The task – With the images removed, reproduce each entry below word for word.
# # # # # # #
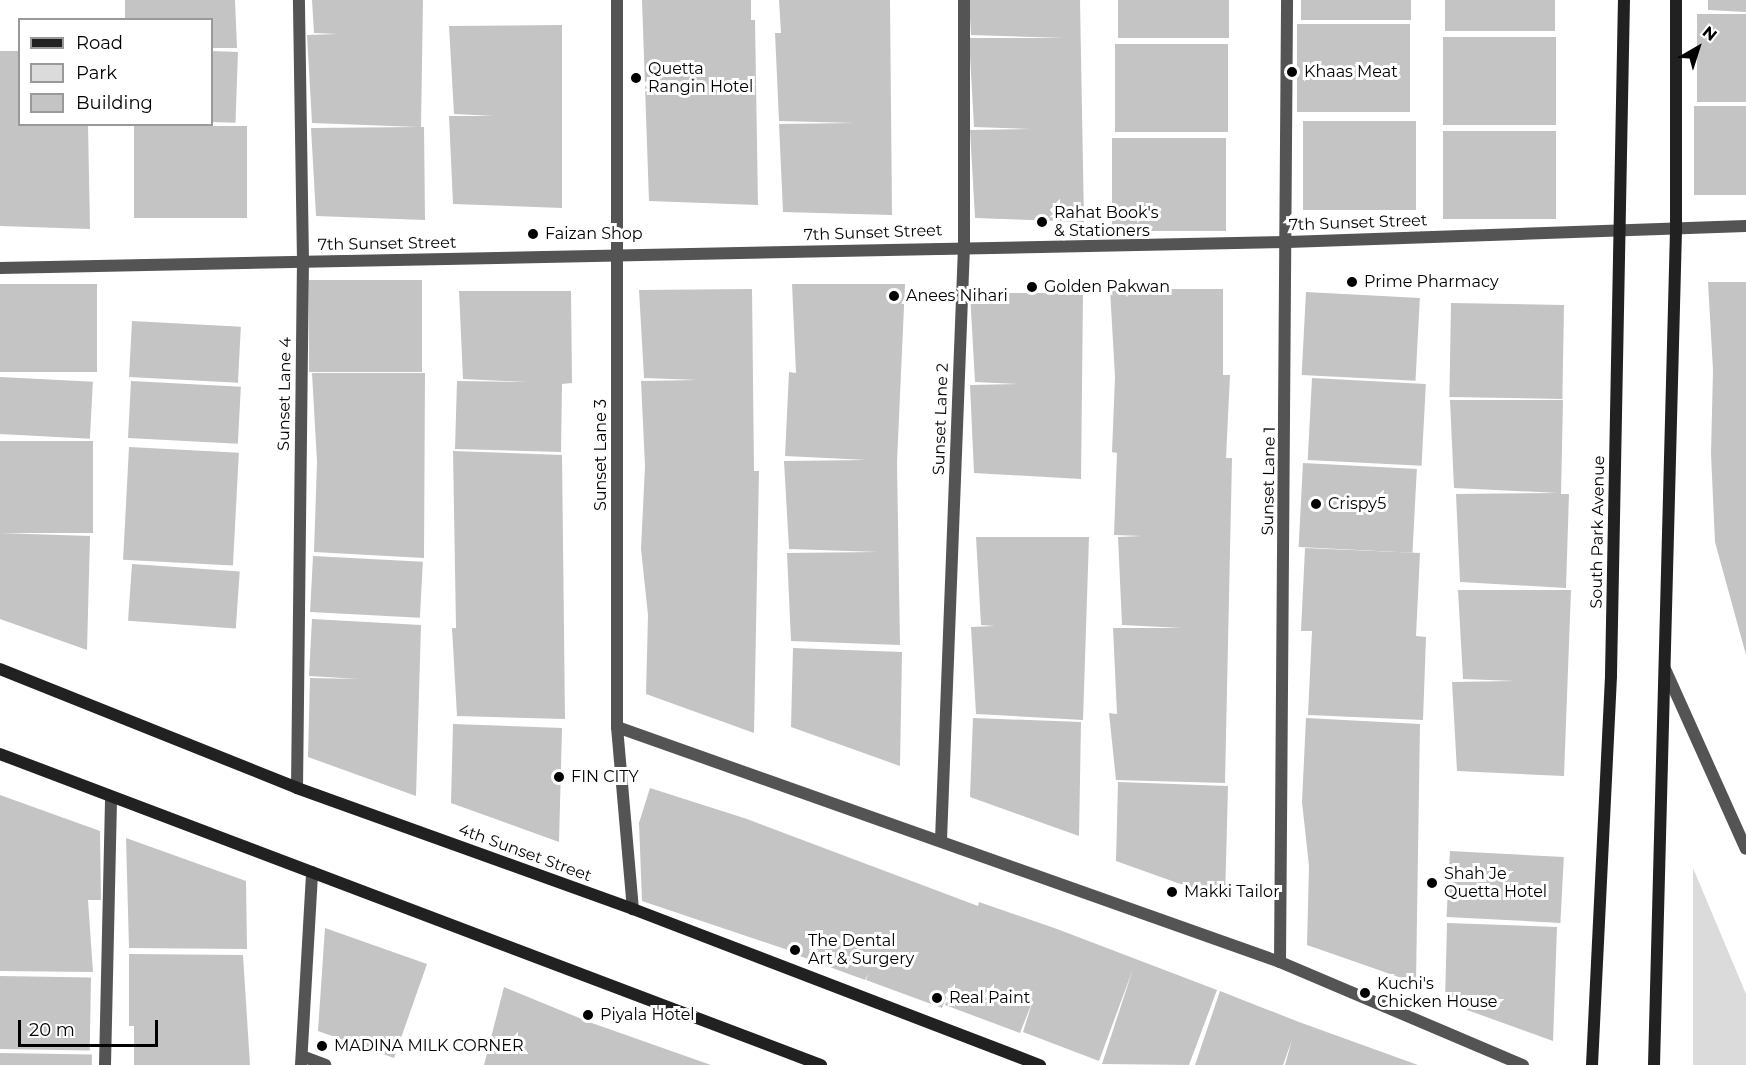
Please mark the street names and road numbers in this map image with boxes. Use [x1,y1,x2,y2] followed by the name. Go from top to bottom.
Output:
[1288,211,1428,235] street label: 7th Sunset Street
[803,221,943,245] street label: 7th Sunset Street
[318,233,456,255] street label: 7th Sunset Street
[274,337,296,451] street label: Sunset Lane 4
[929,363,953,475] street label: Sunset Lane 2
[591,399,611,511] street label: Sunset Lane 3
[1258,426,1280,536] street label: Sunset Lane 1
[1587,455,1609,609] street label: South Park Avenue
[456,820,594,886] street label: 4th Sunset Street

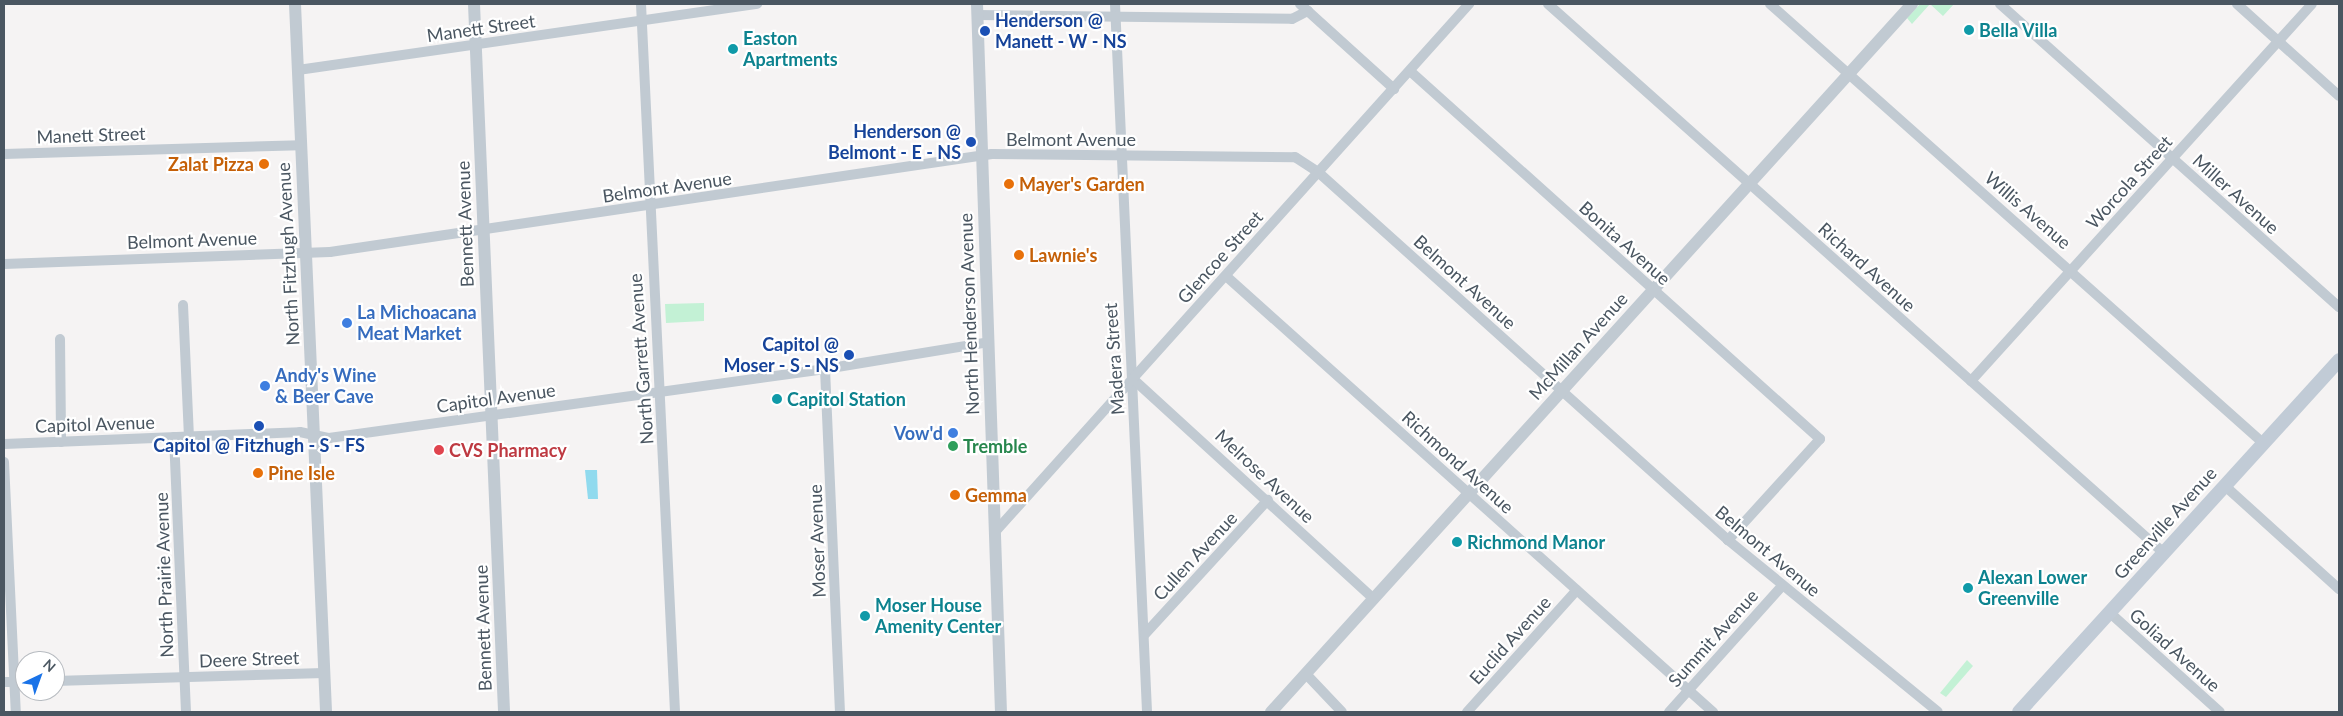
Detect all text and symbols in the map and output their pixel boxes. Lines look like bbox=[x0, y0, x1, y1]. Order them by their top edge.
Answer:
# # # # # # #
Answer to this exercise –
Please mark the street names and road numbers in this map image with boxes. Use [x1,y1,x2,y2] followed by the name. Go from top to bottom.
Output:
[1288,211,1428,235] street label: 7th Sunset Street
[803,221,943,245] street label: 7th Sunset Street
[318,233,456,255] street label: 7th Sunset Street
[274,337,296,451] street label: Sunset Lane 4
[929,363,953,475] street label: Sunset Lane 2
[591,399,611,511] street label: Sunset Lane 3
[1258,426,1280,536] street label: Sunset Lane 1
[1587,455,1609,609] street label: South Park Avenue
[456,820,594,886] street label: 4th Sunset Street

Detect all text and symbols in the map and output their pixel boxes. Lines look like bbox=[x0, y0, x1, y1]. Order them by their top edge.
Answer:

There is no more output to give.